Report every line below that has the string "aériennes" in it.

LISTED ENTRIES |
==*==

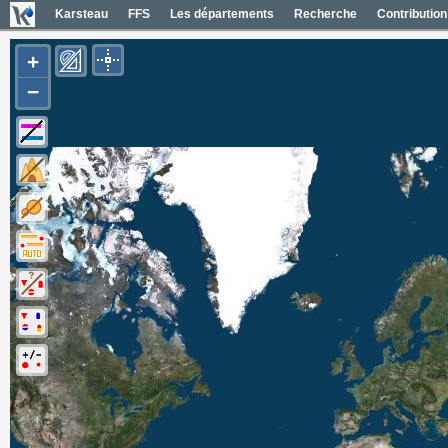
Karsteau
FFS
Les départements
Recherche
Contribution
+
−
Carte Géol 1/50000 France
Cartes IGN France
Photos aériennes France
Mapas geol 1/50000 España
Mapas IGN España
Fotos aéreas España
Photos aériennes ESRI
Carte OpenTopoMap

==*==

RESULT OF THE TASK |
Photos aériennes France
Photos aériennes ESRI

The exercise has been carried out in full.